Sunday, December 03, 2006

Instant historians: an oxymoron?

...(or--forgive the pun--perhaps "oxymorons?")

Historian Vincent J. Cannato has an op-ed in the Washington Post rightly critical of historians' tendency to make instant judgments of Presidencies, both of Bush and others.

I always thought historians were those who wrote about the past after the passage of a reasonable amount of time, and journalists and pundits were--well, there's a lot of things I could call them, but we'll stick with "chroniclers of the present, taking a snapshot in time." Historians are distinguished by waiting, reflection, research, and analyzing the long-term consequences of actions taken. Not with predicting those consequences, but actually studying them, because they have occurred.

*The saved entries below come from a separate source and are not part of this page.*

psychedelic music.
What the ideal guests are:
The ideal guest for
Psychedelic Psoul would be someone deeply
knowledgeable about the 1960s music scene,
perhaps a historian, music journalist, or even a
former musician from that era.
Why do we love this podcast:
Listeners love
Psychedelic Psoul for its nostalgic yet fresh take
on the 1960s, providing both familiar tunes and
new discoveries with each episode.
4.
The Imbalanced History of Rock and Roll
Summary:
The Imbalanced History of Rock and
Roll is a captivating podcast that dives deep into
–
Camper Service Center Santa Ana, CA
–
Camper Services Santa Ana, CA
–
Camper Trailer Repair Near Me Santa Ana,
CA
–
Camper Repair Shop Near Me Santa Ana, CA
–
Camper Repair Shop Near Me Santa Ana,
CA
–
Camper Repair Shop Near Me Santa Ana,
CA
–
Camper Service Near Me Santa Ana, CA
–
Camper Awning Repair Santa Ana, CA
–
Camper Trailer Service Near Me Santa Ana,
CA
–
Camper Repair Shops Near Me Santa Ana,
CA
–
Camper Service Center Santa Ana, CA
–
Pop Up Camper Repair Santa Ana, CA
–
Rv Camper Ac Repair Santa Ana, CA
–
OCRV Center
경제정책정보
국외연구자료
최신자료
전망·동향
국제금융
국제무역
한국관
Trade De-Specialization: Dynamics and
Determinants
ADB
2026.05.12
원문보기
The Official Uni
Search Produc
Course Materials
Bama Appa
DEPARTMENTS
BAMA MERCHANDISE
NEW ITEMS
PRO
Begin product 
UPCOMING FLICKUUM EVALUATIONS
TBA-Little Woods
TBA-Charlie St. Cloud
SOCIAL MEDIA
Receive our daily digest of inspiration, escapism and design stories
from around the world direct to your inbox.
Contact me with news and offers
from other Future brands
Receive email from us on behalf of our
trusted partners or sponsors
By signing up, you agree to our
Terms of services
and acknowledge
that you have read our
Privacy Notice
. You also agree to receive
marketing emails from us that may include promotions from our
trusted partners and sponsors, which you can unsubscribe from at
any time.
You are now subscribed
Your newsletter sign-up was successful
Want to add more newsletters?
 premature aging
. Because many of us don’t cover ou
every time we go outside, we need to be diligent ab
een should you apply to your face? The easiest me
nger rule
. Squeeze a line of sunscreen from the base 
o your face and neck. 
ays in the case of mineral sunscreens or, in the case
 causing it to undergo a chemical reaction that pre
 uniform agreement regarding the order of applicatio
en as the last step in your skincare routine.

That's not to say that history is infallible; surely not. I've written before about some of the problems inherent in writing history, especially history with an agenda--and everyone's got an agenda, whether upfront about it or not.

Churchill is an interesting case in point. After the WWI debacle of his Admiralty decisions concerning the Dardanelles and Gallipoli (see this as well), the judgment of history would have been "Stupidity. Failure. Poor judgment." During the thirties, Churchill was practically a laughingstock in Parliament, a man whose dire warnings about Hitler and Germany were widely considered almost demented and rather pathetic.

Of course, history has vindicated Churchill. Yes, he had flaws, but history calls him "great." Of course in this, as in many other things, Churchill was both uncommonly prescient and uncommonly articulate; he said, "History will be kind to me, for I intend to write it."

That's not the only reason history has been kind to Churchill. But shortly after WWII, when one would have thought he would have been a hero to all, the electorate voted him out of office. The judgments of the present are not the same as the viewpoint of history.

This is what Cannato cautions on Bush. Of course, we all need to make judgments in the present based on incomplete knowledge, and we all lack the ability to foretell the future. But that's not the same as declaring we already know the judgment of history. Folks such as Michael Lind would do well to heed that caution (hat tip: Done With Mirrors).